Get it out of me! Asking your husband to perform a c-section.
Ahhh, 36 weeks. I feel like I’ve waited and waited to get to this point, and now that I’m here, I can’t imagine going 4 more weeks. I’ve just returned from my now weekly doctors visit, and celebrated the fact that I only gained an additional 4 pounds with a cheeseburger and 10 piece mcnugget.
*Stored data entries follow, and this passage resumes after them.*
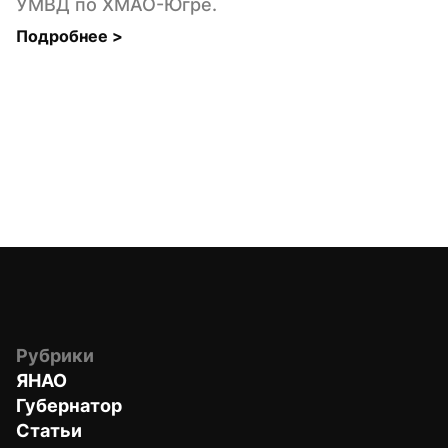
УМВД по ХМАО-Югре.
Подробнее 
>
Рубрики
ЯНАО
Губернатор
Статьи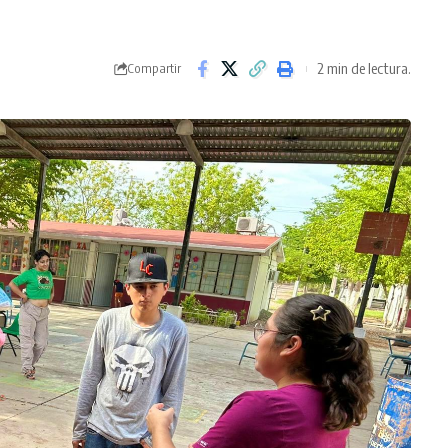
2 min de lectura.
Compartir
This week has been torture. My belly is so rock hard, and it feels like the baby is taking great pleasure in kicking my ribs out as if they are piano keys and he’s playing his first solo. In conjunction with this lovely feeling, comes enormous head buts aimed at my bowels making me feel as if I’m going to poop myself every 10 minutes. And lest we not forget to mention the fact that he has positioned himself on some wonderful nerve that causes my back to lock up in pain, and every single nerve in my left leg go completely numb. This has now created my very attractive posture. Left hand clutching my back, limping like an 86-year-old after a hip replacement surgery, while dropping everything I attempt to carry in my carpal tunnel ridden right hand. Needless to say, I’m ready to have him on the outside.
So I was hoping during my checkup that my doctor would have wonderful news like “you’re 2 cm dilated!”. No such luck. Instead, I winced in pain as my totally neglected vagina was inserted with 2 fingers that felt more like Ron Jeremy on Viagra. She laughed and told me “Wow, your cervix is rock hard!” On the ride home, I called my husband at the office to let him know that we “had to start having sex to get things moving.” Although I’m sure part of him was happy to know that he was given entry privileges, I’m pretty sure “having sex” for a purpose sounded more to him like “give me an enema so I can go to the bathroom”. Beggars can’t be chooser’s, that’s what I say.
So now all of the things they tell you not to do to trigger labor have become intentional parts of my daily routine. I take the bumpiest road possible to the grocery store and play with my nipples while driving. After grocery shopping, I carry 6 bags in each hand, nearly dislocating my shoulders, into the house at once and hoist them onto the counter. I massage my ankles and the webbing between my thumb and forefinger.
So that’s the latest, I’ve got to run now, I’m on my way to toys-r-us to buy myself a pogo stick.